Dataset entries:
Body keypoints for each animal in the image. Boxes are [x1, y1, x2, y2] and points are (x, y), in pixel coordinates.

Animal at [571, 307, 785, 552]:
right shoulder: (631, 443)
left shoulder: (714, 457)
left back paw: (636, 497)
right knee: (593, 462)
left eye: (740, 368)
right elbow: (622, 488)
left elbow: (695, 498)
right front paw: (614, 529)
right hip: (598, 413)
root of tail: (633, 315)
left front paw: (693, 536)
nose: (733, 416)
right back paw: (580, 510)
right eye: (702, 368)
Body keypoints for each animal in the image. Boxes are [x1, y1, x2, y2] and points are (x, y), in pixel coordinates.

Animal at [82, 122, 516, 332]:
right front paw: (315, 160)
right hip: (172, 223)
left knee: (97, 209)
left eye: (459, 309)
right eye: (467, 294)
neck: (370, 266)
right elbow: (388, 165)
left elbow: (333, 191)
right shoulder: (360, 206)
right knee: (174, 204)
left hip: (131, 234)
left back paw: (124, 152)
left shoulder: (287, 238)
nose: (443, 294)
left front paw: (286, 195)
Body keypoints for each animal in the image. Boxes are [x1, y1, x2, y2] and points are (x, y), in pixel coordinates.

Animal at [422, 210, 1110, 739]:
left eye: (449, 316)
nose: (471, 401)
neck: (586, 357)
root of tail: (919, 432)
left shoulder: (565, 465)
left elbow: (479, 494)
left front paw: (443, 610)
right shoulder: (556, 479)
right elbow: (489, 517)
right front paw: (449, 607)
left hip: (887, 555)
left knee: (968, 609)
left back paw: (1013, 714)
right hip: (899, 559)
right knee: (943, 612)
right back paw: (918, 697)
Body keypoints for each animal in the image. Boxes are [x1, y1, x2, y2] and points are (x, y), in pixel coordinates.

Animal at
--
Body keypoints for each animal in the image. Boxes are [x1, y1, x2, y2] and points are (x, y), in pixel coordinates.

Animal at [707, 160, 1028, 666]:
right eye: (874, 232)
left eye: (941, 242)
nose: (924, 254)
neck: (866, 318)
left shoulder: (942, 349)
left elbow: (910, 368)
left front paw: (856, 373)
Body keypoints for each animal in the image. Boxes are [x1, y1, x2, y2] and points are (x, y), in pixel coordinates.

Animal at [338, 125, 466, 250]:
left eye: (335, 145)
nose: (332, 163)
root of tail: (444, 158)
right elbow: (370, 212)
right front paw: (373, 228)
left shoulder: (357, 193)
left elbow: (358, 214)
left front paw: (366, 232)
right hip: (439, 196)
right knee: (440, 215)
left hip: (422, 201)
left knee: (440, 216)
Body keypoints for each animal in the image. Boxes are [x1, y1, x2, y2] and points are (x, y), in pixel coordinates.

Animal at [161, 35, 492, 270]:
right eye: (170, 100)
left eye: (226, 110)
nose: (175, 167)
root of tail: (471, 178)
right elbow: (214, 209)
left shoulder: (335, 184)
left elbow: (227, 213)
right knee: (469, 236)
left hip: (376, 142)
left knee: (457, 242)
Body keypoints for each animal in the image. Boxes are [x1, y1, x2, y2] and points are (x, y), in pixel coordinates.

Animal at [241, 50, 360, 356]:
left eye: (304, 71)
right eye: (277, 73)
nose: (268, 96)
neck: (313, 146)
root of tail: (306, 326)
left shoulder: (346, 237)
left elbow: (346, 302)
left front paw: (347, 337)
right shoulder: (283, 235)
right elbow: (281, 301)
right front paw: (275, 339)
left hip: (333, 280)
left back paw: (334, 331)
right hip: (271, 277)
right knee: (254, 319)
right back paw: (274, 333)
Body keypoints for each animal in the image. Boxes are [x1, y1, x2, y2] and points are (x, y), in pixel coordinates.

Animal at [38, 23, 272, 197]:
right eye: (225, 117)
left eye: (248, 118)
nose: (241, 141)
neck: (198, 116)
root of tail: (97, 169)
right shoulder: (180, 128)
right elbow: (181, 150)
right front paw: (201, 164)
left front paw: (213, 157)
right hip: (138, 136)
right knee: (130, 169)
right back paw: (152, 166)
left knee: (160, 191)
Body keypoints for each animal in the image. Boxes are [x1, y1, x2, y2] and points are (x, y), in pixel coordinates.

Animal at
==
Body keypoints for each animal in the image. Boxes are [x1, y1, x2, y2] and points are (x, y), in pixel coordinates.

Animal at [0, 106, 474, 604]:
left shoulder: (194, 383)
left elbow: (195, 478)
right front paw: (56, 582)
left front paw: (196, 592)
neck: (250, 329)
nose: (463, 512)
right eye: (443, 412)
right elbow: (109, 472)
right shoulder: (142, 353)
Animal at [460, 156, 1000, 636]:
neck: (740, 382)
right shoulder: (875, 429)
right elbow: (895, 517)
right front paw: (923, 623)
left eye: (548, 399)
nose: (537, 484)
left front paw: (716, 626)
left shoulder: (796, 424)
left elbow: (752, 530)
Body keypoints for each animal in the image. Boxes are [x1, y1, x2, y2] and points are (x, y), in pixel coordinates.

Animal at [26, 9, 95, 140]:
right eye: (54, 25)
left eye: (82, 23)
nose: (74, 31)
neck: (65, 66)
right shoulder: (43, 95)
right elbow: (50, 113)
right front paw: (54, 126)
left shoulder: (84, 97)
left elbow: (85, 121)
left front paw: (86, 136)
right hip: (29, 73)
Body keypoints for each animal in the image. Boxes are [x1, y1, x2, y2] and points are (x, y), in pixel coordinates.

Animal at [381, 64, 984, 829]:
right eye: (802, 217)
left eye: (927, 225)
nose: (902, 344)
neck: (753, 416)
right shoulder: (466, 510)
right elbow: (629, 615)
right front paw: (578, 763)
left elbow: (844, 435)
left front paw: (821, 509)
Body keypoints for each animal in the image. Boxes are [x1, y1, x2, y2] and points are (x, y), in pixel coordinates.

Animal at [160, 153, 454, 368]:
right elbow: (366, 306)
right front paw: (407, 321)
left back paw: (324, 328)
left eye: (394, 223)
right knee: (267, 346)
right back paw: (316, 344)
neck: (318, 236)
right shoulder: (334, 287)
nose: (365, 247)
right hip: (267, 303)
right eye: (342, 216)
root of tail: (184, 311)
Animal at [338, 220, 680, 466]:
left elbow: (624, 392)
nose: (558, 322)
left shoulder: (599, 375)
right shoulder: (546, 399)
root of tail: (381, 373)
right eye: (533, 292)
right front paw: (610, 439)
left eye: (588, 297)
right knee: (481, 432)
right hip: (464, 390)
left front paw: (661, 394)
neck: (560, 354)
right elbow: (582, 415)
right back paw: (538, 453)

ABOUT THIS EXERCISE:
Could you write out, exactly as they stand, only the lines above that begin at the line with "nose: (332, 163)" and stop after the line with "left eye: (304, 71)"?

FINAL ANSWER:
nose: (332, 163)
root of tail: (444, 158)
right elbow: (370, 212)
right front paw: (373, 228)
left shoulder: (357, 193)
left elbow: (358, 214)
left front paw: (366, 232)
right hip: (439, 196)
right knee: (440, 215)
left hip: (422, 201)
left knee: (440, 216)
Body keypoints for each animal in the image. Boxes are [x1, y1, x2, y2] and points are (x, y), in pixel coordinates.

Animal at [161, 35, 492, 270]:
right eye: (170, 100)
left eye: (226, 110)
nose: (175, 167)
root of tail: (471, 178)
right elbow: (214, 209)
left shoulder: (335, 184)
left elbow: (227, 213)
right knee: (469, 236)
left hip: (376, 142)
left knee: (457, 242)
Body keypoints for each animal in the image. Boxes are [x1, y1, x2, y2] and points are (x, y), in pixel coordinates.

Animal at [241, 50, 360, 356]:
left eye: (304, 71)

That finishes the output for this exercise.